Eight Days, We Know and Shutdown are interspersed with What’s In It For Me and Deviant’s pairing of Scene This and Hidden Agenda. This is my first Pitchshifter show since they headlined at Damnation Festival back in 2008, and it doesn’t seem that the years have been unkind to either the band themselves or the significance of their music.

PSI’s Down takes us into the closing trio of .com tunes, the 8-bit stylings of W.Y.S.I.W.Y.G., which might not mean a whole lot to folk below a certain age; the chaotic Please Sir takes us up to the limit and the closer, Genius, stomps its electronic boots all over the wearied souls of Leicester, who rise to the occasion one last time.

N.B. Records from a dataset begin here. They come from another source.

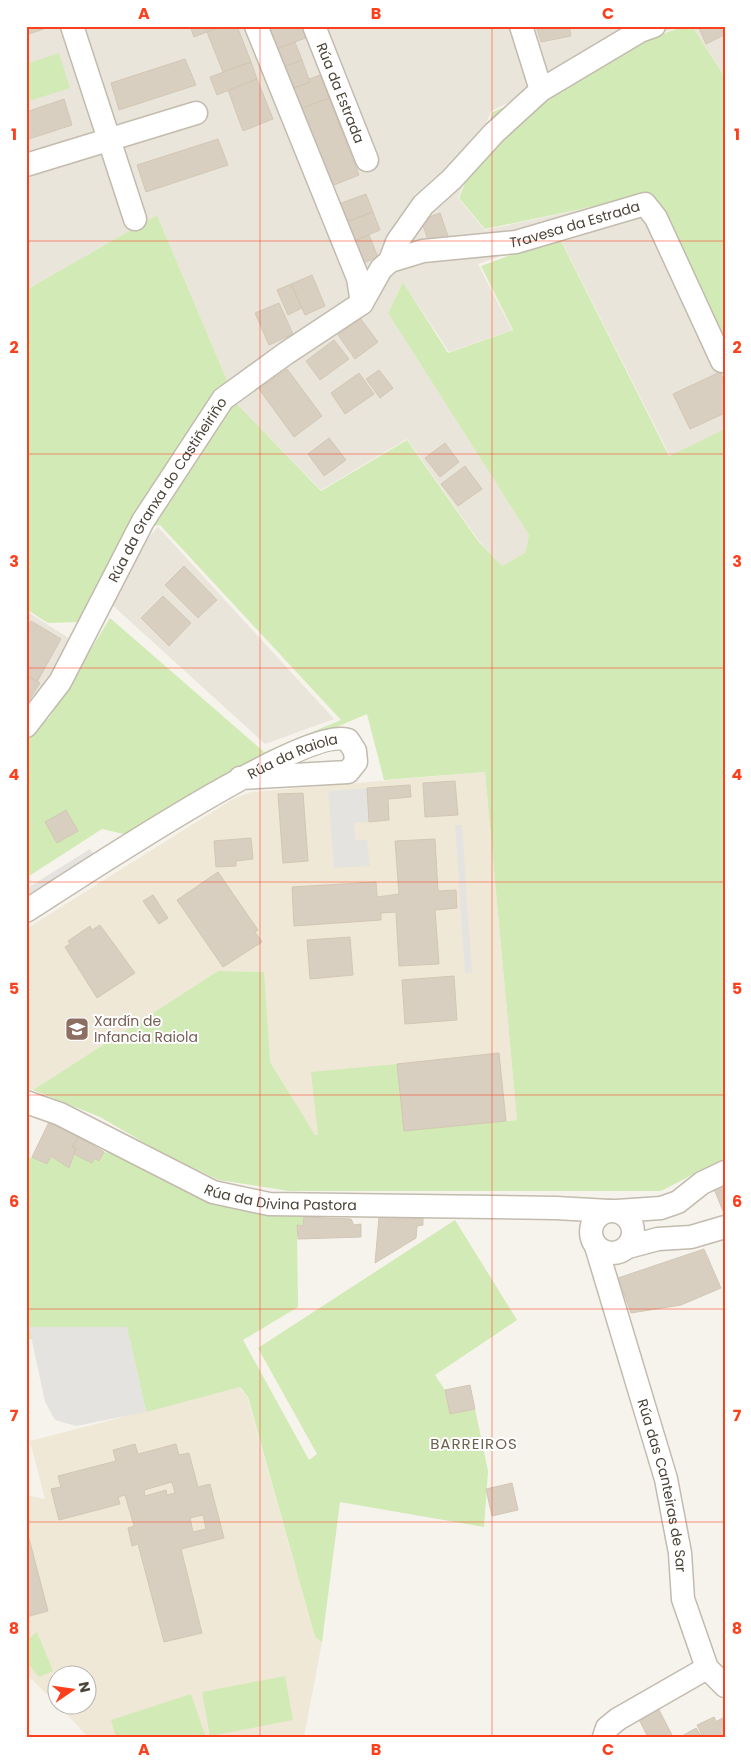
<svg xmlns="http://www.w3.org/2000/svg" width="751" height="1763" viewBox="0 0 751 1763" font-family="Poppins,sans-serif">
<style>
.residential{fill:#eae5da}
.education{fill:#efe8d6}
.green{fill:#d2eab5}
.parking{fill:#e5e3e0}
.building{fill:#d8cfc1;stroke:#d3c7b4;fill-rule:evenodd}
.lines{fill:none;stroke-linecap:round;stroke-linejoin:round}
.minor-casing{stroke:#c2bbae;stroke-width:25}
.minor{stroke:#fff;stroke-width:22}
.grid{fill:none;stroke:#fc3f1d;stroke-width:1;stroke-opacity:0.55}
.labels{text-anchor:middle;stroke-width:4;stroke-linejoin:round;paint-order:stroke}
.street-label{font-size:14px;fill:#4b4439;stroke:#fff}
.education-label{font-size:14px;fill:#785e54;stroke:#fff;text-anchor:start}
.neighbourhood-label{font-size:15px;letter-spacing:1px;fill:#6e6250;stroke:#fff}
.neatline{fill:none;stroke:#fc3f1d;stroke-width:2}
.grid-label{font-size:16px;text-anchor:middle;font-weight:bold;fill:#fc3f1d}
</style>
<rect width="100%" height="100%" fill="#f6f3ec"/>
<!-- residential -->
<path class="residential" d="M 26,26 L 683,26 L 664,32 L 491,111 L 458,198 L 485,230 L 653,194 L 725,350 L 725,429 L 670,456 L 559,236 L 478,264 L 512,330 L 449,352 L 403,282 L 388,313 L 529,535 L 525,553 L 502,566 L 479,541 L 407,439 L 321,490 L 237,404 L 157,215 L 26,290 Z
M 692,26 L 725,26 L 725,76 Z
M 158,527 L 334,719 L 265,744 L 109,602 L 142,544 Z
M 26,611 L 72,640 L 26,723 Z"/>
<!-- education -->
<path class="education" d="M 485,772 L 517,1120 L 404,1131 L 403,1126 L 315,1136 L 270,1062 L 263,972 L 218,971 L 33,1090 L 26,1087 L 26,929 L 233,799 L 251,792 Z
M 239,1387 L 247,1396 L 315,1637 L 322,1642 L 304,1737 L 88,1737 L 59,1706 L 88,1706 L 88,1676 L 58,1676 L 57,1704 L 26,1674 L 26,1495 L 45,1499 L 30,1441 Z"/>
<!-- green -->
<path class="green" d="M 685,26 L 692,26 L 725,77 L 725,349 L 653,194 L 485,229 L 459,198 L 493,112 L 665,33 Z
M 59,53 L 70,88 L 26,102 L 26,64 Z
M 157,215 L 237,404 L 321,491 L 407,440 L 478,541 L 502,566 L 525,553 L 529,535 L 388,313 L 403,282 L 448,353 L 513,330 L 481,266 L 559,237 L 669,456 L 725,429 L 725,1158 L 661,1191 L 289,1191 L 219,1180 L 162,1153 L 100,1117 L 33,1090 L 218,971 L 264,972 L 270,1062 L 315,1135 L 318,1135 L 311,1072 L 397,1064 L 404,1131 L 517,1120 L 485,772 L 384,780 L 367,714 L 245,766 L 200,789 L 128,835 L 102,829 L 26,878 L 26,738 L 49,718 L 110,618 L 264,752 L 341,720 L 160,525 L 127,530 L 78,622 L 48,623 L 26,609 L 26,290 Z
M 104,1152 L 113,1154 L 212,1203 L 304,1217 L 303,1226 L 297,1226 L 298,1307 L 243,1340 L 309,1460 L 317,1454 L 258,1348 L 455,1220 L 517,1320 L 435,1375 L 445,1390 L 450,1414 L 475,1409 L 488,1471 L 484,1527 L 340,1502 L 322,1642 L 315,1637 L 248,1397 L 240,1387 L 146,1412 L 130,1341 L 26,1339 L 26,1160 L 32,1157 L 47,1164 L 51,1156 L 69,1168 L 74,1154 L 92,1163 L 94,1158 L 100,1161 Z
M 37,1632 L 53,1671 L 39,1677 L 26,1662 L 26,1640 Z
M 285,1676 L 293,1720 L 210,1736 L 202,1692 Z
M 191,1694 L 205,1735 L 116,1737 L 111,1720 Z"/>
<!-- parking -->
<path class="parking" d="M 367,788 L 369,822 L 354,823 L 356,840 L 367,840 L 370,866 L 334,868 L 328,791 Z
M 455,825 L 462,825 L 472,973 L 465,974 Z
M 90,849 L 96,858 L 26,901 L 26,889 Z
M 29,1327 L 127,1327 L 146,1412 L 76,1426 L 55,1420 L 45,1402 Z"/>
<!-- building -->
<path class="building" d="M 26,26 L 43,26 L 44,29 L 26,35 Z
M 190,26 L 222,26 L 194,37 Z
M 222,26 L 237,26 L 251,62 L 223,72 L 207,32 Z
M 267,26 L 308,26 L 311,36 L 276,49 Z
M 536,26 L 569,26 L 571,36 L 541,42 Z
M 698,26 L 720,26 L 724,35 L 706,44 Z
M 295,42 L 302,60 L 283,67 L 276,49 Z
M 185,59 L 196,85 L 119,110 L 111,83 Z
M 302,60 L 310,82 L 291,89 L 283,67 Z
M 251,62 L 257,79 L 217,95 L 210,77 Z
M 320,75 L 329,98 L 299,109 L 291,89 L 310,82 L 309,79 Z
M 257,79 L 273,119 L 243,131 L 228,90 Z
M 329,98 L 359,175 L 329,187 L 299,109 Z
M 64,99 L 72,125 L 26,140 L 26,112 Z
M 218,139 L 228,165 L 146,192 L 137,165 Z
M 366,194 L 373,212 L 343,223 L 336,205 Z
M 373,212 L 380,230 L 349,243 L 341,224 Z
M 440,213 L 450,242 L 431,248 L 421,220 Z
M 369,235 L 378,257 L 358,265 L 349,243 Z
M 312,275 L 325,306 L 305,315 L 291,284 Z
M 291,284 L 302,308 L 288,315 L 277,290 Z
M 279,303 L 293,334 L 269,345 L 255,313 Z
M 360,318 L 378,342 L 355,359 L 338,335 Z
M 334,340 L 349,359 L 320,380 L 306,361 Z
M 287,369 L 322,416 L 294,437 L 259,389 Z
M 379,370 L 393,388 L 380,398 L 366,379 Z
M 720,372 L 725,383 L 725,413 L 690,429 L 673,394 Z
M 359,373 L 374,394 L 345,414 L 331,393 Z
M 329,438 L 346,460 L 324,476 L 308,454 Z
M 445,443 L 459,462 L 440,477 L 425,458 Z
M 465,466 L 482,489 L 458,506 L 441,484 Z
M 184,566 L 217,600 L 198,618 L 165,585 Z
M 163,596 L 191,623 L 169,646 L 141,618 Z
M 31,621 L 61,639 L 37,682 L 26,675 L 26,631 Z
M 26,675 L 40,683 L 26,705 Z
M 455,781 L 458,815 L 425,817 L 423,783 Z
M 410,785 L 411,797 L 388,799 L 389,820 L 369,822 L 367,788 Z
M 303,793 L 308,861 L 283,863 L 278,794 Z
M 66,810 L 78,831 L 57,843 L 45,822 Z
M 251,838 L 253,859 L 236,861 L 236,866 L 216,867 L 214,841 Z
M 435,839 L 438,891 L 456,890 L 457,908 L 435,910 L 439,964 L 399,966 L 396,912 L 381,913 L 381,920 L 294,926 L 292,887 L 376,882 L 377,897 L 399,894 L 395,841 Z
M 218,872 L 258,930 L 255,932 L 262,942 L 223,967 L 177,900 Z
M 153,895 L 168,918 L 159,924 L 143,901 Z
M 100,925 L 135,973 L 97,998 L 65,947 L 70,944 L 68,941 L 90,926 L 92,930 Z
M 350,937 L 353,975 L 310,979 L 307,940 Z
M 454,976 L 457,1020 L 405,1024 L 402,980 Z
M 499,1053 L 506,1121 L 404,1131 L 397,1064 Z
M 49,1122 L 79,1137 L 72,1147 L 76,1148 L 69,1168 L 51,1156 L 47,1164 L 32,1157 Z
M 79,1137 L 104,1152 L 99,1161 L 94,1158 L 92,1163 L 74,1154 L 76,1148 L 72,1147 Z
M 725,1184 L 725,1211 L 723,1211 L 714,1189 Z
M 304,1217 L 351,1219 L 354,1225 L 361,1224 L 361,1237 L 298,1239 L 297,1225 L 303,1226 Z
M 379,1217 L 423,1218 L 423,1225 L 417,1226 L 416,1238 L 375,1263 Z
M 704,1249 L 721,1288 L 681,1305 L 631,1313 L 618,1278 Z
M 470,1385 L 475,1409 L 450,1414 L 445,1390 Z
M 135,1444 L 138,1454 L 176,1444 L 179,1455 L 189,1453 L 198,1487 L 210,1484 L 224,1538 L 181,1549 L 202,1633 L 164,1642 L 138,1544 L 132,1546 L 128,1528 L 134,1526 L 125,1495 L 118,1497 L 120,1504 L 59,1520 L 51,1489 L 61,1487 L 58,1476 L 116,1461 L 113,1450 ZM 172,1482 L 175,1493 L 167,1495 L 166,1490 L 145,1496 L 144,1490 ZM 203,1515 L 206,1529 L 193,1532 L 190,1518 Z
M 512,1483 L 518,1510 L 492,1516 L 486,1489 Z
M 26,1527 L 48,1611 L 26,1617 Z
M 656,1704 L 673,1737 L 648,1737 L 636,1714 Z
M 714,1717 L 724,1737 L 703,1737 L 697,1725 Z
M 725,1717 L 725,1736 L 717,1721 Z
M 696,1728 L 702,1737 L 682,1737 L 682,1736 Z"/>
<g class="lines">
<!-- minor casing -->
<g class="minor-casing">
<g id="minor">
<path d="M 72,26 L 135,219"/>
<path d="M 256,26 L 358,278 L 362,303"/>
<path id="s1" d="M 314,26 L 367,160"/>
<path d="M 521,26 L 541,90"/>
<path d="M 26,165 L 196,113"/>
<path id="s2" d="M 390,261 L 423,251 L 516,242 L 645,204 L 656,218 L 722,361"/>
<path id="s3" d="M 26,726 L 60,682 L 143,521 L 223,399 L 285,354 L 362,303 L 381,269 L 390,261 L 397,242 L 423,205 L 452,179 L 494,133 L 541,90 L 640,31 L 654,26"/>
<path id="s4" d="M 26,911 C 72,882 307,724 348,740 L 355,751 L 356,762 L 348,772 L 240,778"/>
<path id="s5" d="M 26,1102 L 60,1114 L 213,1192 L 269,1204 L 556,1208 L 609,1211"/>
<circle cx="612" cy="1232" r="21"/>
<path d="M 617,1211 L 661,1208 L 678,1202 L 702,1183 L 725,1172"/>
<path id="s6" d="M 596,1246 L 666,1479 L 680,1553 L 683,1599 L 707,1668 L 725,1686"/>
<path d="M 628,1247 L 658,1239 L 691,1237 L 725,1227"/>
<path d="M 604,1737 L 607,1728 L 618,1719 L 707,1668"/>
</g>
</g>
<!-- minor -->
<use href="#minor" class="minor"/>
</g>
<!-- grid -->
<path class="grid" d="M 260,26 L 260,1737M 492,26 L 492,1737M 26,241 L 725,241M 26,454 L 725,454M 26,668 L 725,668M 26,882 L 725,882M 26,1095 L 725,1095M 26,1309 L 725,1309M 26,1522 L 725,1522"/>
<!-- icons -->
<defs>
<g id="school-square" transform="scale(1.25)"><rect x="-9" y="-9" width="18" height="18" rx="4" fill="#8d6e63" stroke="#fff"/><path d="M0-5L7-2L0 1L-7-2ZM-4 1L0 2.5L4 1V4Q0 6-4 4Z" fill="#fff"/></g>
</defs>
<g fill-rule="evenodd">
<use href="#school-square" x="77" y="1029"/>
</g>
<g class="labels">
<!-- street labels -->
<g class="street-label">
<text dy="5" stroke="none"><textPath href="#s1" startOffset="72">Rúa da Estrada</textPath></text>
<text dy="5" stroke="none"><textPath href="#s2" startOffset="189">Travesa da Estrada</textPath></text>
<text dy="5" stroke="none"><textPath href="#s3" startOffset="276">Rúa da Granxa do Castiñeiriño</textPath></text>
<text dy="5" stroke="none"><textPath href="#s4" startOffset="309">Rúa da Raiola</textPath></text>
<text dy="5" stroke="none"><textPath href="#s5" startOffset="276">Rúa da Divina Pastora</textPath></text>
<text dy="5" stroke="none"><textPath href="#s6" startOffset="249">Rúa das Canteiras de Sar</textPath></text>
</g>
<!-- education labels -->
<g class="education-label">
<text x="94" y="1026">Xardín de<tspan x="94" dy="16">Infancia Raiola</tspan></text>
</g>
<!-- neighbourhood labels -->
<g class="neighbourhood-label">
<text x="474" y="1449">BARREIROS</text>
</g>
</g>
<!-- border -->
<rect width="751" height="1763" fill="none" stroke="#ffffff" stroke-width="55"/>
<!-- north arrow -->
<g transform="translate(72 1690) rotate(77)"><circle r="24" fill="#ffffff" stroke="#b7b4b0"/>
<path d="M0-4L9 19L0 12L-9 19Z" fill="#fc3f1d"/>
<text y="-8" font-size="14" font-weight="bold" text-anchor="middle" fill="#4b4439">N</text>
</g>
<rect x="28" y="28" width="696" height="1708" class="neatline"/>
<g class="grid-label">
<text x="144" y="19">A</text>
<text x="376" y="19">B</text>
<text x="608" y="19">C</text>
<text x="14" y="140">1</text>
<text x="737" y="140">1</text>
<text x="14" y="353">2</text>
<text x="737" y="353">2</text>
<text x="14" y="567">3</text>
<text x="737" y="567">3</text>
<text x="14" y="780">4</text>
<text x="737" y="780">4</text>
<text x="14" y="994">5</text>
<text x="737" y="994">5</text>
<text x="14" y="1207">6</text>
<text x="737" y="1207">6</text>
<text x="14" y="1421">7</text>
<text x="737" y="1421">7</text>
<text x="14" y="1634">8</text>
<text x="737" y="1634">8</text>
<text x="144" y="1755">A</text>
<text x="376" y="1755">B</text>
<text x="608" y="1755">C</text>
</g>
</svg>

Photo Credit: Tim Finch Photography
Photo Credit: Tim Finch Photography

The future of the Leicester Academy seems in doubt going forward, with contracts coming to an end and uncertainty surround any new operator, yet Uprising have confirmed the 2027 show will go ahead at an as-yet undisclosed venue. Perhaps not the country’s most glamourous, must-attend, festival, but Uprising is the heartbeat of what makes festivals of such vital importance. Not only do they give people like me the ability to chunner-on for three-thousand words, but also the chance to catch up with folks you don’t see from one event to the next.

More importantly, it allows bands to showcase their wares and lets up hear your soon-to-be new favourite band for the first time. And long may that continue.